John NlCanisi 9:34  Ze antwoordden hem: In zonden zijt ge geboren van boven tot onder; en ge leest ons de les? En ze wierpen hem buiten.
John NlCanisi 9:35  Jesus vernam, dat men hem buiten geworpen had; en toen Hij hem aantrof, sprak Hij tot hem: Gelooft ge in den Mensenzoon?
John NlCanisi 9:36  Hij antwoordde: Wie is het, Heer; dan zal ik in Hem geloven.
John NlCanisi 9:37  Jesus sprak tot hem: Ge hebt Hem gezien; Hij is het, die met u spreekt.
John NlCanisi 9:38  Toen zei hij: Heer, ik geloof. En hij wierp zich voor Hem neer.
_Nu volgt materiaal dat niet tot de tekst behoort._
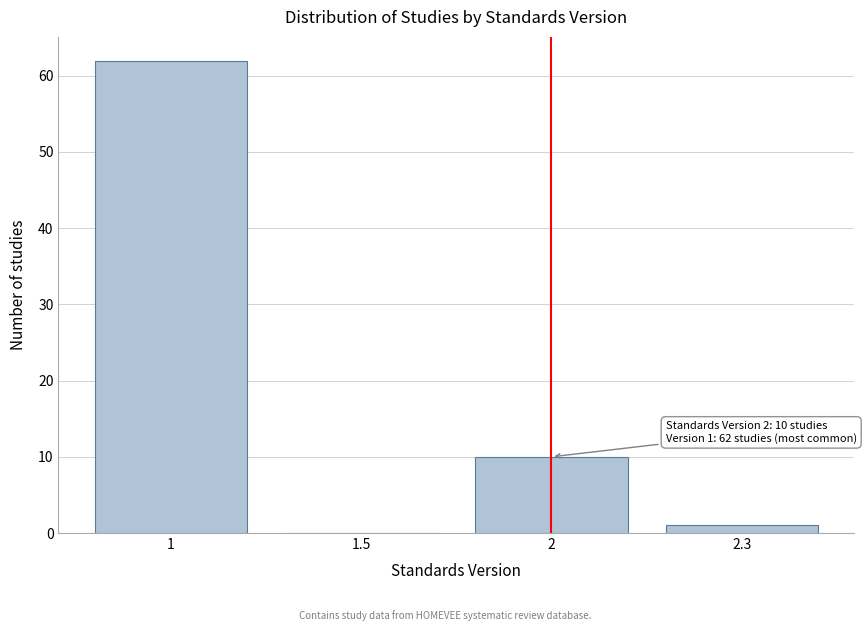

Reading left to right, extract all data points from this chart.

1=62	1.5=0	2=10	2.3=1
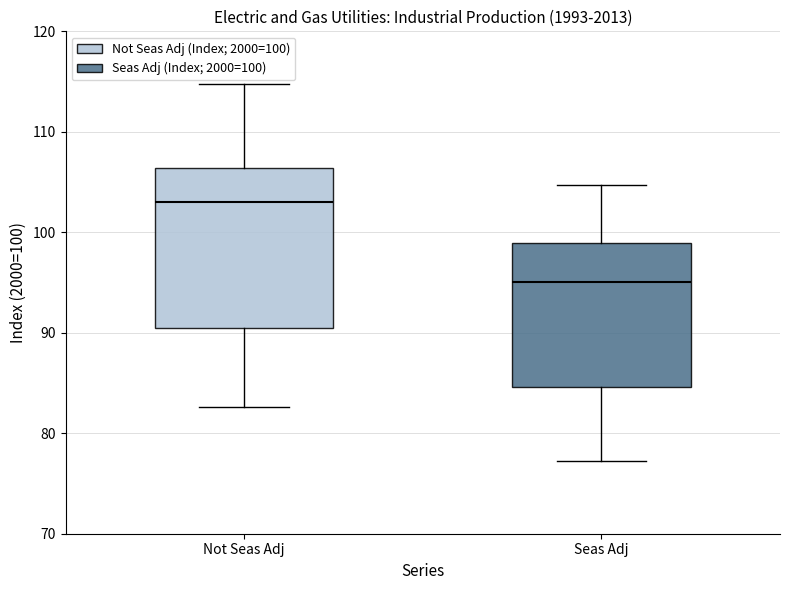

Reading left to right, transcribe this box plot: for each box, give where its median line is, the range the box spans, and where its two whiskers end, as read against the y-axis. The values are not printed on the chart, so give them approximately, as read against the axis.

Not Seas Adj: median 103, box 90 to 106, whiskers 83 to 115
Seas Adj: median 95, box 85 to 99, whiskers 77 to 105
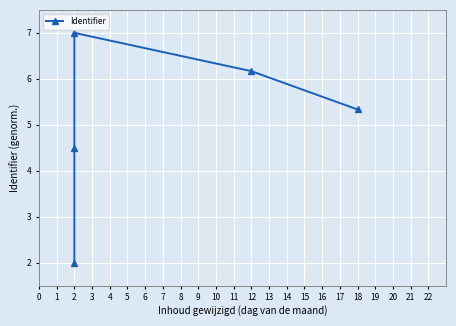

Which has a higher value, 2 or 2?

2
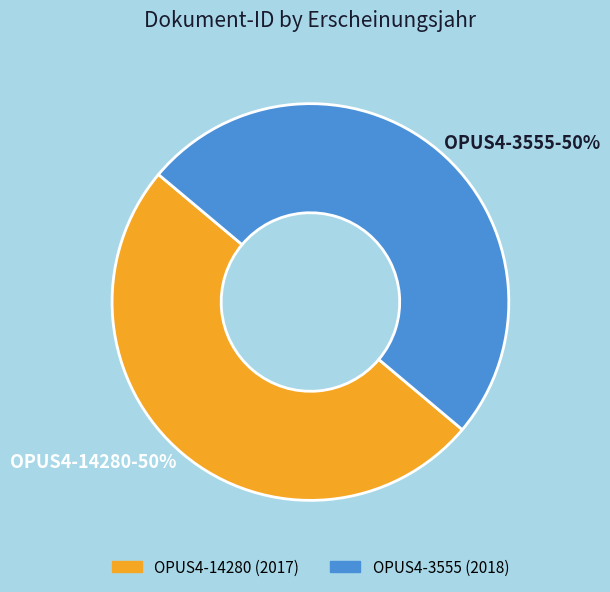

What percentage is the OPUS4-14280 slice, to the nearest percent?

50%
John NlCanisi 9:39  En Jesus sprak: Tot dit vonnis ben Ik in deze wereld gekomen: dat de blinden zouden zien, en de zienden blind zouden worden.
John NlCanisi 9:40  Enige farizeën, die bij Hem waren, hoorden dit, en zeiden Hem: Zijn ook wij soms blind?
John NlCanisi 9:41  Jesus sprak tot hen: Als gij blind waart, hadt gij geen zonde; maar nu gij zegt: We zien; nu blijft uw zonde.